Ambassador Lana Zaki Nusseibeh, UAE’s Permanent Representative to the United Nations in New York, praised the progress while also contextualising it in the current military operation in the Hodeidah governorate … reports Asian Lite News.
The United Nations released on Wednesday statistics on the significant progress made in addressing humanitarian need in Yemen thanks to the contributions of the United Arab Emirates and the Kingdom of Saudi Arabia, in cooperation with over 150 implementing partners.
The UN Office for Humanitarian Affairs (OCHA), the World Food Programme (WFP), UN Children’s Fund (UNICEF), and the Yemeni Women’s Union presented 2018 data showing rapid expansion of humanitarian coverage across Yemen in many sectors, including nutrition, health, and education, among others. The UAE has contributed US$465 million of the requested $2.1 billion that the UN is using to implement its Yemen Humanitarian Response Plan (YHRP).

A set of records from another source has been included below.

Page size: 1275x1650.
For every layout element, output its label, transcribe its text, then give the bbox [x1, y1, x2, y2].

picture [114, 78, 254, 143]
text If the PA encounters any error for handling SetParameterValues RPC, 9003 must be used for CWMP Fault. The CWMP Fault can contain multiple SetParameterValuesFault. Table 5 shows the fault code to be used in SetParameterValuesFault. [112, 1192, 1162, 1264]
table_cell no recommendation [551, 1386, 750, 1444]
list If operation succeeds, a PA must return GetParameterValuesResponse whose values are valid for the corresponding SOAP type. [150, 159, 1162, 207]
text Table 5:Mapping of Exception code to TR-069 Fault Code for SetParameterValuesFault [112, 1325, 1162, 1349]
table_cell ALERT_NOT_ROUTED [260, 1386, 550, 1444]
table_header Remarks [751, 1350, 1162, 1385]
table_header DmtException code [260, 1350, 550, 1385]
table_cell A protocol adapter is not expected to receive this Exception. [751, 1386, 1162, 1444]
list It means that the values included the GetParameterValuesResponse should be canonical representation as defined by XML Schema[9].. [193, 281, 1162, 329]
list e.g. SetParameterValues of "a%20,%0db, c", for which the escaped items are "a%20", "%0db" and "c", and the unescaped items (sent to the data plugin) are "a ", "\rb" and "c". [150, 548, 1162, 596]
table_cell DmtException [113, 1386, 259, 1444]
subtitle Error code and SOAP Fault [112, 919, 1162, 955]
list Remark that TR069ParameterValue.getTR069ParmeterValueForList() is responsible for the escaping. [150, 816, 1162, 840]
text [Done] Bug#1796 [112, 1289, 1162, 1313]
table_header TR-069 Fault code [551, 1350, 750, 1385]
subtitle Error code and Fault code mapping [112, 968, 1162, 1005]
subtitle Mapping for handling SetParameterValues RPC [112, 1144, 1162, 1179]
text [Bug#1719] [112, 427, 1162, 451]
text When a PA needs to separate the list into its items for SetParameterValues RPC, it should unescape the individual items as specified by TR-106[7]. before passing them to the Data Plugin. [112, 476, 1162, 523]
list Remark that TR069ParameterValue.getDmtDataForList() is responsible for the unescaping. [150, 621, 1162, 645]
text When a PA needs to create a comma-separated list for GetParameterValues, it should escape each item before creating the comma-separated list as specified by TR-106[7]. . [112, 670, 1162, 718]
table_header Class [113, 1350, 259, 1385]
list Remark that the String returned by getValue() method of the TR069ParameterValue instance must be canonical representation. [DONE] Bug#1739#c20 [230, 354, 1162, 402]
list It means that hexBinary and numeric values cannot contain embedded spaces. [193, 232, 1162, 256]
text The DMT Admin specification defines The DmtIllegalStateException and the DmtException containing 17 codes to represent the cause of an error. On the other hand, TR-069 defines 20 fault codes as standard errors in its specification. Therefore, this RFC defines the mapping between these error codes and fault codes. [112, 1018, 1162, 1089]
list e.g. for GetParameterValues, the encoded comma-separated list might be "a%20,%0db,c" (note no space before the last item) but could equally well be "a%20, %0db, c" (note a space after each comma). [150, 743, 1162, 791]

Ambassador Lana Zaki Nusseibeh, UAE’s Permanent Representative to the United Nations in New York, praised the progress while also contextualising it in the current military operation in the Hodeidah governorate.
“The YHRP embodies the humanitarian principles of humanity, neutrality, impartiality and independence, and we are honored to join other donors in investing in OCHA and the UN system through this plan,” she said. “As the operation in Hodeidah continues, implementation of the YHRP – and the humanitarian access and compliance with international humanitarian law it requires – remains our top priority. Alongside the current surge of pre-positioned aid for Hodeidah, there is a rapid expansion of country-wide aid capacity through other ports, airlifts, and land corridors, conducted in coordination with the UN.”
Additionally, she thanked the UN workers on the ground and local NGOs for the vital work they are doing, and affirmed the UAE’s commitment to helping facilitate their efforts and support the Yemeni people in coming years.
During the event, Mark Lowcock, Under-Secretary-General for Humanitarian Affairs and Head of OCHA, hailed the UAE’s joint pledge with Saudi Arabia totaling $930 million. On the pledge, he stated it “was unconditional, except for the fact that the money was to be used for the UN’s response plan, and was unearmarked. In other words, it was our favourite kind of funding.”
He noted that the pledge, alongside that of donors like Saudi Arabia, Kuwait, the UK, and the European Union, among others, has allowed for immediate deployment of assistance, turning around the situation on the ground. The UN is currently able to provide aid to seven million Yemenis per month, compared to the three million per month in 2016.
David Beasley, Executive Director of WFP, commended the contributions made by the UAE and other donors, noting the immediate effect on the distribution of services and aid in Yemen. He expressed that “the UAE and Saudi Arabia stepped up in an extraordinary way,” and added that it was not only in terms of financial support, but also logistics, supplies, and access. He highlighted that through the UAE’s and Saudi Arabia’s support, WFP is providing critical support for the eight million civilians who are on the brink of famine. He noted, however, that “things have taken a negative turn with regards to [humanitarian] access with the Houthis.” He also reported that Houthi forces in Hodeidah are digging trenches and cutting off water supplies, with implications for the spread of cholera.
“Conflict always poses a serious challenge for humanitarian relief and priority must always be given to resolving conflict through a political process,” stated Ambassador Nusseibeh. “With the YHRP, we have set a powerful precedent for how the UN can work with a huge range of partners and parties to ensure that the humanitarian needs of all Yemenis can be met.”
Since April 2015, the UAE has provided nearly $4 billion of aid to Yemen. The $465 million contribution through the YHRP represents the UAE’s largest-ever multilateral contribution.
The YHRP is unique in employing the entire UN humanitarian system to address the humanitarian situation in Yemen, based on a sectoral cluster system where agencies contribute collectively to agreed outcomes.